Temperature-Induced Structural Transformations of Lanthanide Coordination Polymers Based on a Semirigid Tricarboxylic Acid Ligand: Crystal Structures and Luminescence Properties
Meiyu Xu, Guang-Yuan Liang, Guang-Yuan Liang, Jian‐Shen Feng, Guang‐Ming Liang, Guang‐Ming Liang, Xiu‐Jian Wang
Abstract
Three new types of lanthanide coordination polymers─one-dimensional (1D) {[Ln(TCMA)(HTCMA)]·(DMF)·(H2O)2}n (1–2), three-dimensional (3D) {[Ln(TCMA)(NO3)]}n (3–4), and zero-dimensional (0D) Ln4(TCMA)4(OH)4(H2O)8 (5–6) (Ln = Eu, Tb) have been hydrothermally synthesized by using the ligand N,N,N-tris{(2′-carboxy[1,1′-biphenyl]-4-yl)methyl}methylammonium chloride ([H3TCMA]+Cl).

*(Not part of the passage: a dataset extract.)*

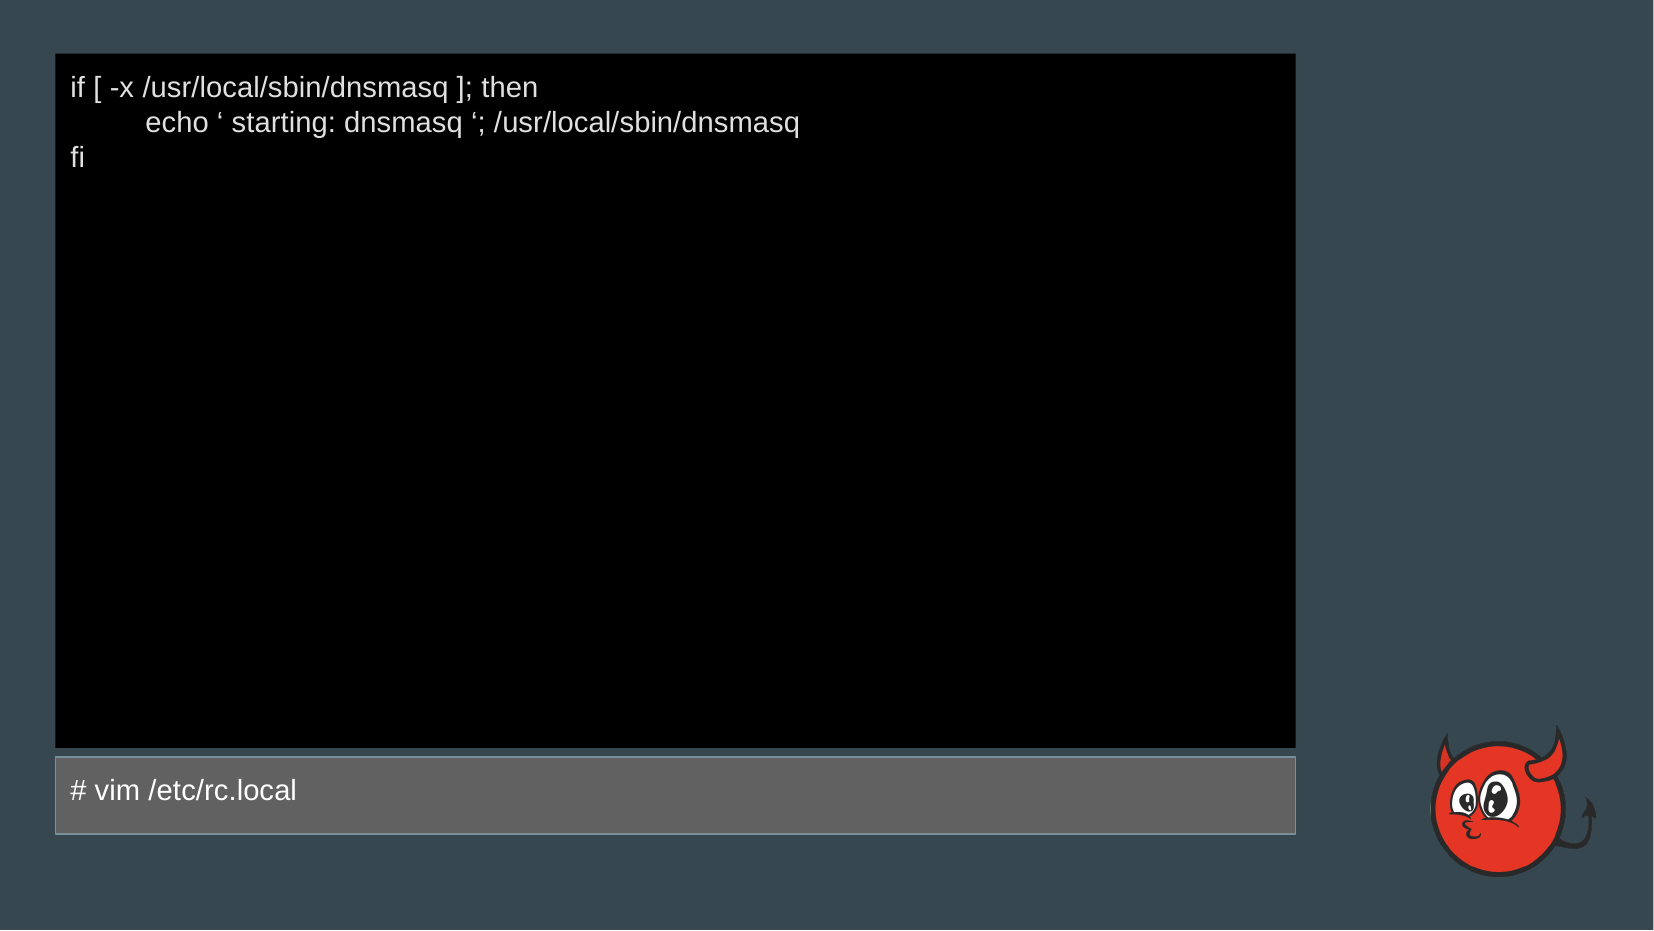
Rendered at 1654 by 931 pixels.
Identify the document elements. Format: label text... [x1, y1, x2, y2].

text_box # vim /etc/rc.local [55, 756, 1296, 834]
picture [1427, 717, 1598, 888]
text_box if [ -x /usr/local/sbin/dnsmasq ]; then echo ‘ starting: dnsmasq ‘; /usr/local/sbin/dnsmasq fi [55, 53, 1296, 748]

Interestingly, the 1D chain and 3D Ln-MOFs can be transformed to a more stable 0D cage structure by changing temperature-induced ligand’s configuration transformation, which is attributed to the ligand’s semirigid feature. Furthermore, the crystal structures of 1–6 were characterized and confirmed by X-ray single-crystal analysis, X-ray diffraction (XRD), thermogravimetric analysis (TGA), ultimate analysis, and infrared (IR) spectroscopy. The luminescence detection results show that the 3D Eu-MOFs have good sensitivity and selectivity to detect Fe3+ ions in methanol solutions. And, with careful adjustment of metal ratios (Eu/Tb) in the reaction mixtures, color tuning was easily achieved. Moreover, lifetime data and quantum yield are reported for these complexes (1–6) prepared in this study.